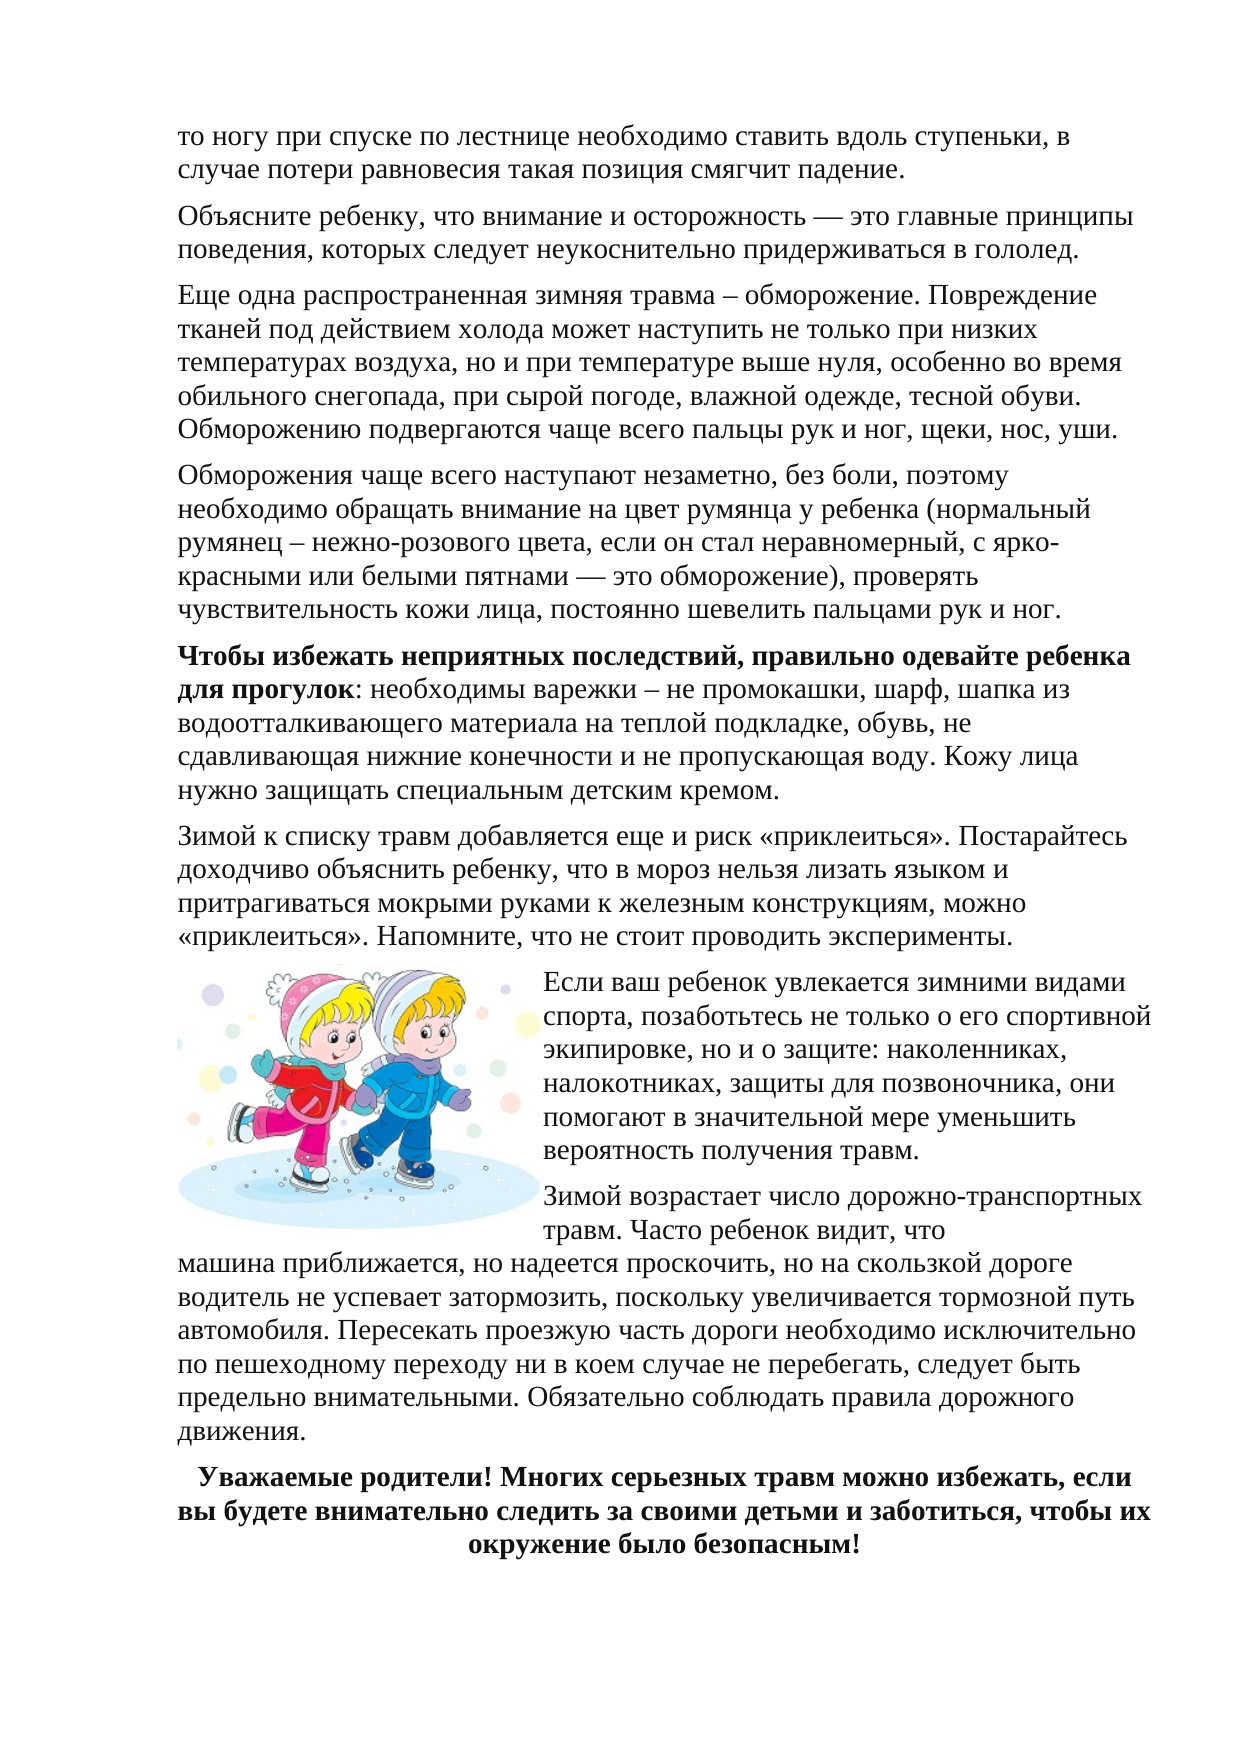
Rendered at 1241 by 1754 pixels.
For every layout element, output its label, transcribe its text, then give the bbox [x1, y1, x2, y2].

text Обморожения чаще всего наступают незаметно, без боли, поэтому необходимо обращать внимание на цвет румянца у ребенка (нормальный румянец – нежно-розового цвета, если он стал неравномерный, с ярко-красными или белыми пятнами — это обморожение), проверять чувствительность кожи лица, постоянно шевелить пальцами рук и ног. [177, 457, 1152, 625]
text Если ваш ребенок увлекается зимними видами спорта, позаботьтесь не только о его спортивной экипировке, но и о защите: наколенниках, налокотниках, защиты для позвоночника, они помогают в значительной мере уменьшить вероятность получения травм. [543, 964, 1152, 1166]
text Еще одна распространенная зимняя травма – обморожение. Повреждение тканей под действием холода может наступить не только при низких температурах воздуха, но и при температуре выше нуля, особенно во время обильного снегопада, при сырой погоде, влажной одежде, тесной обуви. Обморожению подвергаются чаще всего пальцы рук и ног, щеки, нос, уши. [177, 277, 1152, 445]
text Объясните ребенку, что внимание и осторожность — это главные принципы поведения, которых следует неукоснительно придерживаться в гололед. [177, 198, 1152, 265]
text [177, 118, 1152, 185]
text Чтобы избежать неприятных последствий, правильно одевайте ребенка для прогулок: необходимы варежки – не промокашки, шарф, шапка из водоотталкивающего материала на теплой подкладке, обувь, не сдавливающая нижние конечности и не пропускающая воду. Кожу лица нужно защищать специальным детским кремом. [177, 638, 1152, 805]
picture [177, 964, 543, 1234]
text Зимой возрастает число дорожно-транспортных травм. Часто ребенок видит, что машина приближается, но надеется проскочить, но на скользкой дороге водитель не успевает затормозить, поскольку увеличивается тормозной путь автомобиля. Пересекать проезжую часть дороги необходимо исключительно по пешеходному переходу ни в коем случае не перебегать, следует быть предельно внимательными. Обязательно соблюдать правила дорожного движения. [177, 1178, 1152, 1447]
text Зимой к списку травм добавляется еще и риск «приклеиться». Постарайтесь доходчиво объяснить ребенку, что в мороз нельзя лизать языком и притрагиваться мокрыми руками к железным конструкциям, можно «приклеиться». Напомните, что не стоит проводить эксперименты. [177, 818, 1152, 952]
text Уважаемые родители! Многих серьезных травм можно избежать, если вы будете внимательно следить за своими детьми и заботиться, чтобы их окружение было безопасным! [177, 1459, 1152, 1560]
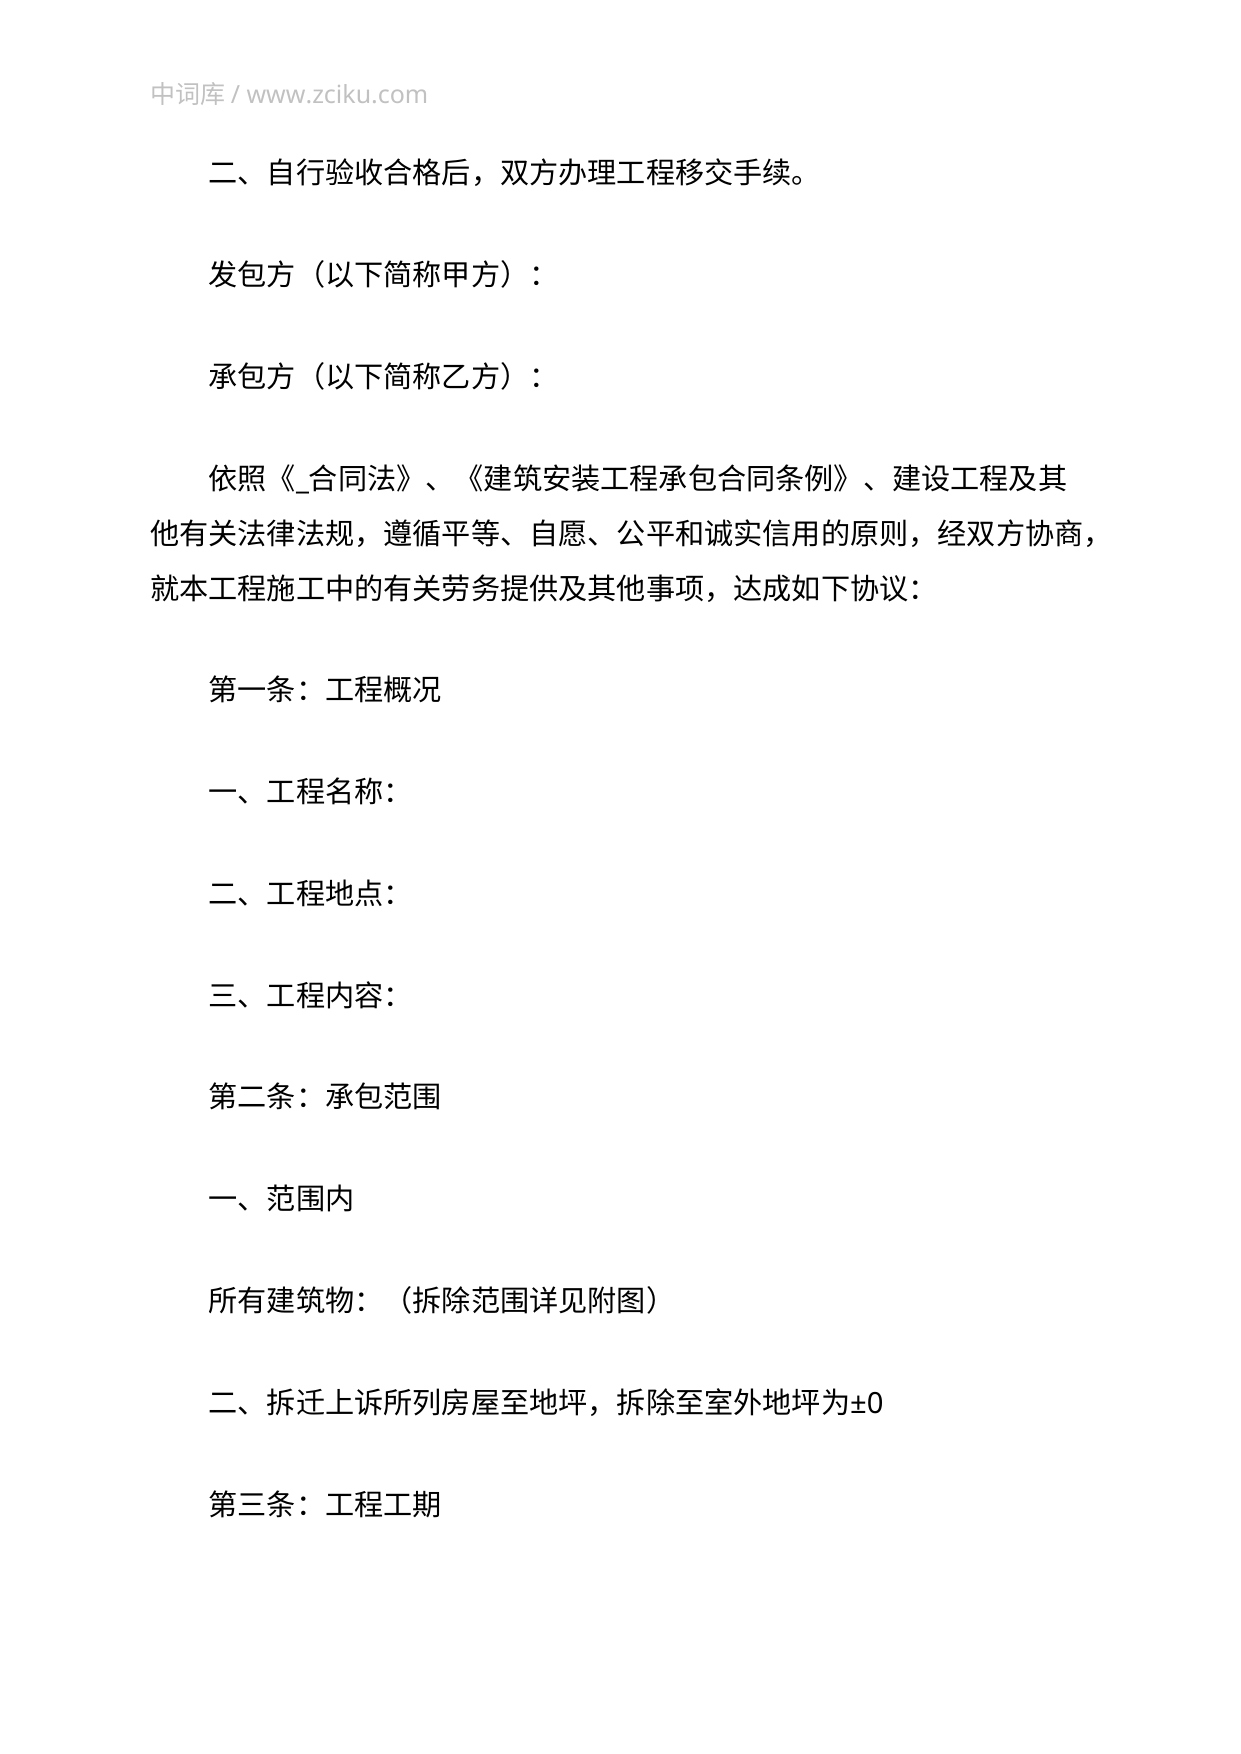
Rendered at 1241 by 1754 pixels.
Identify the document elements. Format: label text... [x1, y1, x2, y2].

========

Each entry above should be written out verbatim, minus its pictures.

# Written response
Rendered at 1241 by 1754 pixels.
For every layout element, output its label, transcribe its text, then give the bbox [x1, y1, x2, y2].

text Обморожения чаще всего наступают незаметно, без боли, поэтому необходимо обращать внимание на цвет румянца у ребенка (нормальный румянец – нежно-розового цвета, если он стал неравномерный, с ярко-красными или белыми пятнами — это обморожение), проверять чувствительность кожи лица, постоянно шевелить пальцами рук и ног. [177, 457, 1152, 625]
text Если ваш ребенок увлекается зимними видами спорта, позаботьтесь не только о его спортивной экипировке, но и о защите: наколенниках, налокотниках, защиты для позвоночника, они помогают в значительной мере уменьшить вероятность получения травм. [543, 964, 1152, 1166]
text Еще одна распространенная зимняя травма – обморожение. Повреждение тканей под действием холода может наступить не только при низких температурах воздуха, но и при температуре выше нуля, особенно во время обильного снегопада, при сырой погоде, влажной одежде, тесной обуви. Обморожению подвергаются чаще всего пальцы рук и ног, щеки, нос, уши. [177, 277, 1152, 445]
text Объясните ребенку, что внимание и осторожность — это главные принципы поведения, которых следует неукоснительно придерживаться в гололед. [177, 198, 1152, 265]
text [177, 118, 1152, 185]
text Чтобы избежать неприятных последствий, правильно одевайте ребенка для прогулок: необходимы варежки – не промокашки, шарф, шапка из водоотталкивающего материала на теплой подкладке, обувь, не сдавливающая нижние конечности и не пропускающая воду. Кожу лица нужно защищать специальным детским кремом. [177, 638, 1152, 805]
picture [177, 964, 543, 1234]
text Зимой возрастает число дорожно-транспортных травм. Часто ребенок видит, что машина приближается, но надеется проскочить, но на скользкой дороге водитель не успевает затормозить, поскольку увеличивается тормозной путь автомобиля. Пересекать проезжую часть дороги необходимо исключительно по пешеходному переходу ни в коем случае не перебегать, следует быть предельно внимательными. Обязательно соблюдать правила дорожного движения. [177, 1178, 1152, 1447]
text Зимой к списку травм добавляется еще и риск «приклеиться». Постарайтесь доходчиво объяснить ребенку, что в мороз нельзя лизать языком и притрагиваться мокрыми руками к железным конструкциям, можно «приклеиться». Напомните, что не стоит проводить эксперименты. [177, 818, 1152, 952]
text Уважаемые родители! Многих серьезных травм можно избежать, если вы будете внимательно следить за своими детьми и заботиться, чтобы их окружение было безопасным! [177, 1459, 1152, 1560]
Rendered at 1241 by 1754 pixels.
Identify the document elements. Format: label text... [x1, y1, x2, y2].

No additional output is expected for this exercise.